#### [TASKS]
a) In the mailing list post on continuations and threads, what date and time are given for the post?
b) Carry on the mailing list post on continuations and threads from the point where it stops.

Continuations and threads (was Re: Iterators & generators)

Robin Becker robin at jessikat.demon.co.uk
Fri Feb 18 04:17:56 EST 2000


In article <001301bf79dd$1c718c00$e62d153f at tim>, Tim Peters
<tim_one at email.msn.com> writes
....
>What's *interesting* is what the language could provide if they were
>available to a few insane souls to build on "under the covers".  A Scheme
>True Believer builds all control flow (from function calls thru exceptions
>to pseudo-threading) on top of them.  Python won't do that, and I expect
>Guido is just irked at suggestions that "he should" (why the hell should he
><wink>?).

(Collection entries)
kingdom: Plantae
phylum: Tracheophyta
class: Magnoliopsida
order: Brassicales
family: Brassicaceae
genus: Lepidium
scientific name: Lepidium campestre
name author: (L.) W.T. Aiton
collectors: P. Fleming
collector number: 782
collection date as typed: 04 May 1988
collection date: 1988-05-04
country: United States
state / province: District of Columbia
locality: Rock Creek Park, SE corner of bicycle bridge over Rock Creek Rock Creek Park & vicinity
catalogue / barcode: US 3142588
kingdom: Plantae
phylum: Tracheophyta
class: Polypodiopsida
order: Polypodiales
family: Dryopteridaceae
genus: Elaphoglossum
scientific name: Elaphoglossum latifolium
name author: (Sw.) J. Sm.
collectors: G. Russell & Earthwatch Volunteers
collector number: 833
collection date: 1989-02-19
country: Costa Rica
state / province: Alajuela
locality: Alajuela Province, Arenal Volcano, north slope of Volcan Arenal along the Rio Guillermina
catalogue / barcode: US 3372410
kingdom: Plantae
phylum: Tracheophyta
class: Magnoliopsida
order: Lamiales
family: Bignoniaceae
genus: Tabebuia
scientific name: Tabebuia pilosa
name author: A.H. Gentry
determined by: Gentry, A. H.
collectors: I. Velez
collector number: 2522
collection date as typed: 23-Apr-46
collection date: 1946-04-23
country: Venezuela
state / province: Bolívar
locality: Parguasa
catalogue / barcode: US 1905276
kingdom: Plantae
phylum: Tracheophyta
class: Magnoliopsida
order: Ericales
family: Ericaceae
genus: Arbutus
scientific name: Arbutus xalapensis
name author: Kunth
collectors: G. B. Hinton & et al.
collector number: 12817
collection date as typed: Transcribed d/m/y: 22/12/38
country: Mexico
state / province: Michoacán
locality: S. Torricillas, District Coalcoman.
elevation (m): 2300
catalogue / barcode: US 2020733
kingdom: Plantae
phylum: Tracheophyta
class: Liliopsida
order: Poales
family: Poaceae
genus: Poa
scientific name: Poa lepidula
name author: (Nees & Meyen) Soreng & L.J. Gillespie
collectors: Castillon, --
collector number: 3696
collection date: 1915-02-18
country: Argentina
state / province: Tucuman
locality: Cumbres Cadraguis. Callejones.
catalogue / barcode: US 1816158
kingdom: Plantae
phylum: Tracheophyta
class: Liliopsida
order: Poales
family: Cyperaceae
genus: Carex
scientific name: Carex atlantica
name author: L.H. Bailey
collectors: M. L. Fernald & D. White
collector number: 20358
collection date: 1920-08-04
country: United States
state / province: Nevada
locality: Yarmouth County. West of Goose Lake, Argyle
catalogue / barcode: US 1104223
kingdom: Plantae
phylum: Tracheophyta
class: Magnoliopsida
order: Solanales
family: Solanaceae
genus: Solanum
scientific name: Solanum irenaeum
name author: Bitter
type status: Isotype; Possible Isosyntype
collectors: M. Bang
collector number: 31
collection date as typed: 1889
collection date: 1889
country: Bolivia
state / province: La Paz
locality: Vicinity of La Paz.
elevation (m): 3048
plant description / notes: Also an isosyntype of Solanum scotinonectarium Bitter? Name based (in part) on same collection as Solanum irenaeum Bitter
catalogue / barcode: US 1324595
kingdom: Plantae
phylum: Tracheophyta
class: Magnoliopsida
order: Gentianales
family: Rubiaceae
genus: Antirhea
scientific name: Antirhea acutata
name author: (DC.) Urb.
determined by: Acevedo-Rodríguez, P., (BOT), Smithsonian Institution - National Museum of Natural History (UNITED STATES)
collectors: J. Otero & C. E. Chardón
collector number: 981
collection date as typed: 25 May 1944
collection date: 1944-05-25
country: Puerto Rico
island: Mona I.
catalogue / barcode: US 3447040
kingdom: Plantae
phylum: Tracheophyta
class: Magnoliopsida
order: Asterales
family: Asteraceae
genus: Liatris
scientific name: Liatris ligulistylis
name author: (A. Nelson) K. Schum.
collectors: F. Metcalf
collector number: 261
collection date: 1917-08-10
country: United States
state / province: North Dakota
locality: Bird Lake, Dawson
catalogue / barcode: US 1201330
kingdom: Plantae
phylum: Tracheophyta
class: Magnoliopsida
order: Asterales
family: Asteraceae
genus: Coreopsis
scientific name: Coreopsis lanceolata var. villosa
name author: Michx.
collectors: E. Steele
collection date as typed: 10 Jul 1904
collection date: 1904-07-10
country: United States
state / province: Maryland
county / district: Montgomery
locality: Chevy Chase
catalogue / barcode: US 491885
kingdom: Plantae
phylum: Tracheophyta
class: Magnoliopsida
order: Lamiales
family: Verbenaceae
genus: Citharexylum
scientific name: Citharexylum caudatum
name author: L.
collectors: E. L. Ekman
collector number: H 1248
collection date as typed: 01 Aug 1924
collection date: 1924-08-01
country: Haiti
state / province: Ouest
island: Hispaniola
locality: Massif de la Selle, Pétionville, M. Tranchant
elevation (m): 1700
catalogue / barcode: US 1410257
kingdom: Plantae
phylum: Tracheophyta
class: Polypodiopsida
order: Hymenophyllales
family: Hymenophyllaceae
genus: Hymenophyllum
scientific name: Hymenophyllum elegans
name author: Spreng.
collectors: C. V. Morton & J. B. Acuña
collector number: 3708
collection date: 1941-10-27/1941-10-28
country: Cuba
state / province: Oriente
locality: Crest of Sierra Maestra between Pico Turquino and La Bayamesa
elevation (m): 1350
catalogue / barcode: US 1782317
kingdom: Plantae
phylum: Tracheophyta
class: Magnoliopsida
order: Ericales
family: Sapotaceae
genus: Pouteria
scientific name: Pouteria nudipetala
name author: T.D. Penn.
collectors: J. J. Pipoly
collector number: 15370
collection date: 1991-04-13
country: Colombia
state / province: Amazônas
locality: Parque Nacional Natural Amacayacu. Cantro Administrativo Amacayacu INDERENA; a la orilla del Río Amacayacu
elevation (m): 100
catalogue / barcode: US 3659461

#### [ANSWERS]
a) Fri Feb 18 04:17:56 EST 2000

b)
>
>In Python the value would be for what they could provide we don't already
>have:  not exception-handling, but (most clearly) lightweight generators &
>coroutines, and (less clearly) lightweight alternatives to threads.  The
>pragmatics of Stackless are such that you can have thousands of
>"pseudothreads" running even on feeble platforms with no thread support; and
>without the C stack interwined in the program state, it's even possible we
>could whip something up to, e.g., freeze a (pure) Python program in
>mid-stream, pickle it, send it across the web, and resume it where it left
>off on some other architecture.
....

hear hear; the generator / iterator paradigm is the killer app for
stackless.

>Indulge some crazy-ass fanatasies!  Worrying about the mechanics of
>continuations here is akin to a debate starting about what kind of numeric
>types P3K should offer, that degenerates into an endless discussion about
>how best to build adder circuits in .18 micron technology <0.9 wink>.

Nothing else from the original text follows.